Our proposal fully values Monsanto including its pipeline and also shares the benefits of the combination, the very benefits you outlined in detail in your proposed transaction with Syngenta.

  • Financing: Our all-cash offer provides transaction certainty and would not be subject to a financing condition. Together with our financial advisors, BofA Merrill Lynch and Credit Suisse, we have engaged in an extensive analysis of the potential financing options available to Bayer and we are highly confident in our ability to secure full financing commitments prior to announcement. Our financial advisors have provided us with highly confident letters for the proposed transaction.
  • Regulatory: Bayer has a highly successful track record working together with global authorities to gain regulatory approvals, given our prior acquisition experience including Aventis CropScience, Schering AG, and Merck Consumer Care. Together with our legal advisor, Sullivan & Cromwell LLP, we have analyzed the potential regulatory aspects and are very confident that we will be able to obtain all necessary approvals in a timely manner.
  • Integration: We have extensive experience in successfully integrating acquisitions from a business, geographic, and cultural perspective. We foresee no impediments to effectively integrating our respective organizations, especially given our complementary business segments, geographies, and success-driven cultures. We would propose that the new global Seeds & Traits and North American commercial headquarters, as well as the research and development center for Seeds & Traits be based in St. Louis, Missouri. Additionally, we anticipate Digital Farming for the combined company would be based near San Francisco, California. We will provide meaningful additional opportunities for employees of both companies.
  • Timing: Bayer is prepared to move expeditiously to complete customary due diligence, negotiate and execute definitive transaction documentation, and announce the proposed combination. Given the significant time and resources we have already devoted to analyzing this potential combination, we can complete this process quickly, with minimal disruption to Monsanto’s business or its employees. Additionally, given the substantial benefits of the combination, we believe that it is important that both of our companies commence negotiations immediately.

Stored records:
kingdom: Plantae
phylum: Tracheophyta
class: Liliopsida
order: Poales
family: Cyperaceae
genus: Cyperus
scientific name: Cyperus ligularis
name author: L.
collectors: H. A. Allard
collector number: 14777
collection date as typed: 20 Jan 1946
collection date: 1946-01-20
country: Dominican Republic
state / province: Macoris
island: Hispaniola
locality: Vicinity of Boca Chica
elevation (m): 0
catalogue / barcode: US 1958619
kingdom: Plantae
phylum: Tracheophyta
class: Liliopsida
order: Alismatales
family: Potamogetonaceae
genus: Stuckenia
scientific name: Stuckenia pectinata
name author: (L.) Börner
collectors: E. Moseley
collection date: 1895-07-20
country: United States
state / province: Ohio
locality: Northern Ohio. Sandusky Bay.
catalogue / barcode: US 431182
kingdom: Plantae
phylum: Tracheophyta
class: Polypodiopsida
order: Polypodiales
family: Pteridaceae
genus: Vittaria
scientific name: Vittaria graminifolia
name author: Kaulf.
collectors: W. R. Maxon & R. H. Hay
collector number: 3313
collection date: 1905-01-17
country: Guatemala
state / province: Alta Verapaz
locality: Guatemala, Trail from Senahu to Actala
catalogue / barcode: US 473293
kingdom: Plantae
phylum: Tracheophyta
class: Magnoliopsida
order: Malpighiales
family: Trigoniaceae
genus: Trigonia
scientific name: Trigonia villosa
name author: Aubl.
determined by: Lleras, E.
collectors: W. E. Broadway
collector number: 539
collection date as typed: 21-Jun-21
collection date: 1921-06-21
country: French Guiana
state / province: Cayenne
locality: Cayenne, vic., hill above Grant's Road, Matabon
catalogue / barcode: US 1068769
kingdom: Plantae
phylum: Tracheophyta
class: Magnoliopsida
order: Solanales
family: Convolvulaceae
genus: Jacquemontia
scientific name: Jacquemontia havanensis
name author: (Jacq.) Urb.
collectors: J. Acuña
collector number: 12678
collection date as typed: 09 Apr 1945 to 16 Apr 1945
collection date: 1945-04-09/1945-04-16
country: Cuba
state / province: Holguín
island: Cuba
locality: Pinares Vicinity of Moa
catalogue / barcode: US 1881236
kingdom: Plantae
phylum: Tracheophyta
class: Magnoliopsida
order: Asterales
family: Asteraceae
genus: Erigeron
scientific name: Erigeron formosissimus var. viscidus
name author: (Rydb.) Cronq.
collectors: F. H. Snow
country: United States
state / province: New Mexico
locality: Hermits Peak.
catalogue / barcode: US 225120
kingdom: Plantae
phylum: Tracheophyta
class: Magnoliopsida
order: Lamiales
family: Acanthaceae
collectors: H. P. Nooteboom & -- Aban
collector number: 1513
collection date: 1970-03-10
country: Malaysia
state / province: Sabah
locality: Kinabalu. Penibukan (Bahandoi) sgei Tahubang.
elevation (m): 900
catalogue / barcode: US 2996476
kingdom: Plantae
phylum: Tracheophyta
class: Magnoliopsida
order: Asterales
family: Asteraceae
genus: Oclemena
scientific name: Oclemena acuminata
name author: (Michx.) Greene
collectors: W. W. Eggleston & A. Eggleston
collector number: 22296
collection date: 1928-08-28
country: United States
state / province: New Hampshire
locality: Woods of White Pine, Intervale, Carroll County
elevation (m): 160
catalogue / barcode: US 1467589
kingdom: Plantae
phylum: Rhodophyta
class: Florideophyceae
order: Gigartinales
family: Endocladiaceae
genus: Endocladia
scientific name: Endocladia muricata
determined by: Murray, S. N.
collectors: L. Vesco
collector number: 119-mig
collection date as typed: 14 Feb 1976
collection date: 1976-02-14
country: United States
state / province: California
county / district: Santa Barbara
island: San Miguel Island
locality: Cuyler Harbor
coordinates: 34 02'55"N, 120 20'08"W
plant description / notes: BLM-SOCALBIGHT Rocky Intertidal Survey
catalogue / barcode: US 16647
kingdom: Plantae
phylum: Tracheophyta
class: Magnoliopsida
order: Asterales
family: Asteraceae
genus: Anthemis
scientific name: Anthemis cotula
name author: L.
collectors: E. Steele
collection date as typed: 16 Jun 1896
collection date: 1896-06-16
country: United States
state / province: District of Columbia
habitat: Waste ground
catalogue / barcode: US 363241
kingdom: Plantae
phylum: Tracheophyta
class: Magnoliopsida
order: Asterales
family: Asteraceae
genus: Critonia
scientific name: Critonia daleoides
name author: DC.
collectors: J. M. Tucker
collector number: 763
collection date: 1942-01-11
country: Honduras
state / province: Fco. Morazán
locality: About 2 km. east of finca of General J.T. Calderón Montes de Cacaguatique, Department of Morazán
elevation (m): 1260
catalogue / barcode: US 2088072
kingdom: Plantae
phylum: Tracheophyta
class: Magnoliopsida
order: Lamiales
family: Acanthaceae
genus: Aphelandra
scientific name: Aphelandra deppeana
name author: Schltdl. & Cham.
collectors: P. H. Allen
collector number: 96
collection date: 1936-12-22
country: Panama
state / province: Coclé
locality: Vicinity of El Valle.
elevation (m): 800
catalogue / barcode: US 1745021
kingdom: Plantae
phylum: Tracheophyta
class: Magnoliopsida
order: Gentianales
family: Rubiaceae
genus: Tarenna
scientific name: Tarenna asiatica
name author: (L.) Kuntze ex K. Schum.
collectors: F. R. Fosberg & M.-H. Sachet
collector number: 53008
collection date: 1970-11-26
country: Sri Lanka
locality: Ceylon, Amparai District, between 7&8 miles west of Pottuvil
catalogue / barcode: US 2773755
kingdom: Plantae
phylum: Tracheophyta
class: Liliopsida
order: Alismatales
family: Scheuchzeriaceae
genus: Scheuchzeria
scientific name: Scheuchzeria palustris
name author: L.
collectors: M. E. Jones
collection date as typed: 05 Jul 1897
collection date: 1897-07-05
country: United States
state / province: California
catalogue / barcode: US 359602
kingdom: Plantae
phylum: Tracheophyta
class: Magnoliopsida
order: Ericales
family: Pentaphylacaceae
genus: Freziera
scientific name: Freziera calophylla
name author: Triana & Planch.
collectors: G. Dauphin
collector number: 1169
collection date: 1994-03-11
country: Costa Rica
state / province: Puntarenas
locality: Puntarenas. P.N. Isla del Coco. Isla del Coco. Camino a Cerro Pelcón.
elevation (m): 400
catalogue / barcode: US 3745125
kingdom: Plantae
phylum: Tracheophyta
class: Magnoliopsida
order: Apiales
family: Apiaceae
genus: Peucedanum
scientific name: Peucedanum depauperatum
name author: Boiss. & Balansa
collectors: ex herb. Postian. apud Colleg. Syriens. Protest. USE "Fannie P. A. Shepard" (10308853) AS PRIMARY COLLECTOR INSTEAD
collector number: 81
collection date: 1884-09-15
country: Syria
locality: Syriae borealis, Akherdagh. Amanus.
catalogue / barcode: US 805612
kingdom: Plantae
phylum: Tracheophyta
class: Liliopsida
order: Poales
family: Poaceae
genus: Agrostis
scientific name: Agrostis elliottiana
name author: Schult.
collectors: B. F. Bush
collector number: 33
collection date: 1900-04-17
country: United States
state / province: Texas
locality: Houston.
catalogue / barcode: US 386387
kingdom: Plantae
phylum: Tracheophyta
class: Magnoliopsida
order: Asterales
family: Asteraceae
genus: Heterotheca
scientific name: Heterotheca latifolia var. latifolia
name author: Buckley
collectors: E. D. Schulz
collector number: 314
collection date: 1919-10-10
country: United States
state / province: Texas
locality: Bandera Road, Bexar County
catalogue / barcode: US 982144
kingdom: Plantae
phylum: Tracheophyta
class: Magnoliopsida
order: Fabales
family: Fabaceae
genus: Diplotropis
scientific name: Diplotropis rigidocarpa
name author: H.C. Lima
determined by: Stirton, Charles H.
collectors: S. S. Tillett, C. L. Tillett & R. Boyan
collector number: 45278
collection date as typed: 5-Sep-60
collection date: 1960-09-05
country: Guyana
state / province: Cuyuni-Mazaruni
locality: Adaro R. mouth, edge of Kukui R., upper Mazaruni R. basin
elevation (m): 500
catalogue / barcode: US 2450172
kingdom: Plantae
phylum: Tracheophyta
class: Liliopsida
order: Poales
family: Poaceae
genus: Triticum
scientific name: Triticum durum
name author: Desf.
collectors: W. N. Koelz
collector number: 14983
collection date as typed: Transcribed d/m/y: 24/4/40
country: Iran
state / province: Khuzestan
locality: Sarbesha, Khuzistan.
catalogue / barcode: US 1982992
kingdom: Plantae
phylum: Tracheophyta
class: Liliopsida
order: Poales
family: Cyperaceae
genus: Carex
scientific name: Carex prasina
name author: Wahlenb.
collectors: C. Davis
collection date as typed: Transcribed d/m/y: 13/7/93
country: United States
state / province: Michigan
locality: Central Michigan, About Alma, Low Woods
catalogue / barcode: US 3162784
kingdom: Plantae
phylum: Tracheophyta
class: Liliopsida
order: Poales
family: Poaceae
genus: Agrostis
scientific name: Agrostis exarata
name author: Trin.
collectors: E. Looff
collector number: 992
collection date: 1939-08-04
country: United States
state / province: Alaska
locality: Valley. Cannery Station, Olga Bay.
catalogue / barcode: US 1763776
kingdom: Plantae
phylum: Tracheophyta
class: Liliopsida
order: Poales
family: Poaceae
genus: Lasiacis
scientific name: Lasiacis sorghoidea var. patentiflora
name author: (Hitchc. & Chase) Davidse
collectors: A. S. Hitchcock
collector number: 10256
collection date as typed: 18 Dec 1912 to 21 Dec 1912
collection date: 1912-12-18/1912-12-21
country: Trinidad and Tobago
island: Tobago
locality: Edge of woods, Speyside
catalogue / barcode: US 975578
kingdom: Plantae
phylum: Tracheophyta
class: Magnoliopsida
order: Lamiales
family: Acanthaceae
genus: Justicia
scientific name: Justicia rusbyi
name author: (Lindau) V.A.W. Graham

▶ **Task requirements**
1. List the headings of the bulleted points in the passage on Bayer's proposal to Monsanto.
2. Retype the part of the passage on Bayer's proposal to Monsanto from "Our proposal fully" up to and including "the proposed transaction.".
3. Say whether each statement agrees with the passage on Bayer's proposal to Monsanto, and quote the words that decide it. (a) The offer is all cash and is not subject to a financing condition. (b) Digital Farming for the combined company would be based in St. Louis, Missouri. (c) Sullivan & Cromwell LLP is named as one of Bayer's financial advisors.

▶ **Set of answers**
1. Financing, Regulatory, Integration, Timing

2.
Our proposal fully values Monsanto including its pipeline and also shares the benefits of the combination, the very benefits you outlined in detail in your proposed transaction with Syngenta.

  • Financing: Our all-cash offer provides transaction certainty and would not be subject to a financing condition. Together with our financial advisors, BofA Merrill Lynch and Credit Suisse, we have engaged in an extensive analysis of the potential financing options available to Bayer and we are highly confident in our ability to secure full financing commitments prior to announcement. Our financial advisors have provided us with highly confident letters for the proposed transaction.

3.
(a) Yes: "Our all-cash offer provides transaction certainty and would not be subject to a financing condition."
(b) No: "we anticipate Digital Farming for the combined company would be based near San Francisco, California."
(c) No: "Together with our legal advisor, Sullivan & Cromwell LLP"